2. Right-size to a larger t3 or switch to m-family (no credit system) if sustained load exceeds baseline.

2. You store application state on an i3.large NVMe instance store volume. During an AWS maintenance event, the instance is stopped and started on new hardware. Your data is gone. Was this preventable?

Show answer

Instance store volumes are ephemeral — data is lost on stop, terminate, or host migration. This is by design and documented, but commonly overlooked. Preventable: yes.
1. Use EBS volumes for any data that must survive instance lifecycle events.
2. If you need instance store performance (high IOPS, low latency), use it as a cache or scratch space with data replicated to a durable store (EBS, S3, or another instance).
3. For databases on instance store, use replication (e.g., a replica on another instance) so data survives single-instance loss. The i3 family is designed for high-performance local storage workloads that handle data durability at the application layer, not the infrastructure layer.

3. You need to create a custom AMI from a running instance. What steps should you take before creating the image to ensure it is clean and reusable?

Show answer

1. Remove instance-specific state: delete SSH host keys (/etc/ssh/ssh_host_*), clear /tmp, remove cloud-init state (rm -rf /var/lib/cloud/instances/*).
2. Remove credentials: delete ~/.aws/credentials, ~/.ssh/authorized_keys for non-default users, clear bash history.
3. Generalize the network config: remove /etc/udev/rules.d/70-persistent-net.rules if it exists.
4. Stop unnecessary services and clear logs if size matters.
5. For the AMI creation: you can create from a running instance (AWS takes an EBS snapshot), but stopping the instance first ensures a consistent filesystem state — in-flight writes won't be captured mid-transaction.
6. Tag the AMI with the source commit, build date, and base OS version for traceability.

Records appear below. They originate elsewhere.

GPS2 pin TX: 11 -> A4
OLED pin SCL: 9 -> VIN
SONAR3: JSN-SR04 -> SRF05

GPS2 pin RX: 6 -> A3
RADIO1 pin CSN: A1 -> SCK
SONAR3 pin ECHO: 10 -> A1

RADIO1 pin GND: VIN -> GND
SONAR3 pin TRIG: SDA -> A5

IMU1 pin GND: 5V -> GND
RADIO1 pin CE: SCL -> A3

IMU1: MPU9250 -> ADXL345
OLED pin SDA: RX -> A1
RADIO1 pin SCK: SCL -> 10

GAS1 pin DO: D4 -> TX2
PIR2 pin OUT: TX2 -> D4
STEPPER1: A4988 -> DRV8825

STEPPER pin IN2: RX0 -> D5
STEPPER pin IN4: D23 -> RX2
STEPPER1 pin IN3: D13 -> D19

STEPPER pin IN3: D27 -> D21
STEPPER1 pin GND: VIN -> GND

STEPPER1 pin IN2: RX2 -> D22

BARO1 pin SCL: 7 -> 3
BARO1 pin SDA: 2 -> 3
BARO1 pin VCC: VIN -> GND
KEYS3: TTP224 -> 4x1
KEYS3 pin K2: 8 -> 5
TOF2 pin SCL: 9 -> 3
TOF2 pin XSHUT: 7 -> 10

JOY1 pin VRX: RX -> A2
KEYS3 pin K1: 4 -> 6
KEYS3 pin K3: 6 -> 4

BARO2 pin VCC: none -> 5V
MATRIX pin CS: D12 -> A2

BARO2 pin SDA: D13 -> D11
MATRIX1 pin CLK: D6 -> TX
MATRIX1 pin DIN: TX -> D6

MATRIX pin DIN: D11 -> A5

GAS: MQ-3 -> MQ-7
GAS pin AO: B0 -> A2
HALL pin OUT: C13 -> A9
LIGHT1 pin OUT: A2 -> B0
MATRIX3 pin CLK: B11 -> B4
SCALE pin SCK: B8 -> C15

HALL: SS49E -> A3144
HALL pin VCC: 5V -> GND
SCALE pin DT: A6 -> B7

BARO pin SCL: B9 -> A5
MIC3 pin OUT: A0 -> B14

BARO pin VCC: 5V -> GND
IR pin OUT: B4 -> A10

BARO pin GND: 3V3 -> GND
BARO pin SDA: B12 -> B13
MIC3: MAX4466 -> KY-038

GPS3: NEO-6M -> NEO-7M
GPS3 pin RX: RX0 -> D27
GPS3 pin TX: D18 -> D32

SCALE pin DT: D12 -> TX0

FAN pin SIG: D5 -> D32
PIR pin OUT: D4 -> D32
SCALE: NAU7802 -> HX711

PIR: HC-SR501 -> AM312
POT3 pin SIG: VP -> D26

4. A Spot Instance running your batch job is interrupted with a 2-minute warning. How do you handle this gracefully without losing work?

Show answer

1. Poll the instance metadata endpoint for the interruption notice: GET http://169.254.169.254/latest/meta-data/spot/instance-action — returns the action (terminate/stop/hibernate) and time.
2. Use a shutdown script or signal handler: when the notice appears, checkpoint current work to S3 or EBS, deregister from the load balancer, and flush logs.
3. Design for resumability: store job progress so another instance can resume from the last checkpoint, not restart from scratch.
4. Use Spot Instance interruption notices in EventBridge to trigger an external handler (Lambda) that starts a replacement instance before the current one terminates.
5. For ECS/EKS: use Spot Instance draining to gracefully remove tasks before termination. The 2-minute window is short — your checkpoint logic must be fast.

L2 (2 questions)¶

1. Your application fetches IAM role credentials from the instance metadata service at http://169.254.169.254. A vulnerability in your web app allows SSRF. What is the risk, and how does IMDSv2 mitigate it?

Show answer

IMDSv1 responds to simple HTTP GET requests. An SSRF vulnerability allows an attacker to make the server request http://169.254.169.254/latest/meta-data/iam/security-credentials/ROLE_NAME and exfiltrate temporary IAM credentials (access key, secret key, session token). These credentials have the full permissions of the instance role. IMDSv2 mitigates this by requiring a session token: first PUT to /latest/api/token with a TTL header (hop limit = 1), then use the token in subsequent GET requests. The PUT request's hop limit of 1 means it cannot traverse a proxy or be forwarded from an SSRF — the attacker's request comes from outside the instance's network stack and the hop count exceeds 1. Enforce IMDSv2 by setting HttpTokens=required on the instance.

2. You have a Reserved Instance for m5.large in us-east-1a. You want to use m5.xlarge in us-east-1b instead. Can you modify the RI, and what are the constraints?

Show answer

You can modify a Standard RI within the same instance family and region. m5.large to m5.xlarge is the same family (m5), so the size change is allowed — but you must account for the normalization factor difference (large = 4 units, xlarge = 8 units, so one large RI only covers half an xlarge). AZ change within the same region is allowed (us-east-1a to us-east-1b). However: you cannot change the instance family (m5 to c5), OS platform (Linux to Windows), or tenancy (shared to dedicated). For those changes, you need to sell the RI on the Reserved Instance Marketplace and purchase a new one, or use Savings Plans instead which offer more flexibility across instance families.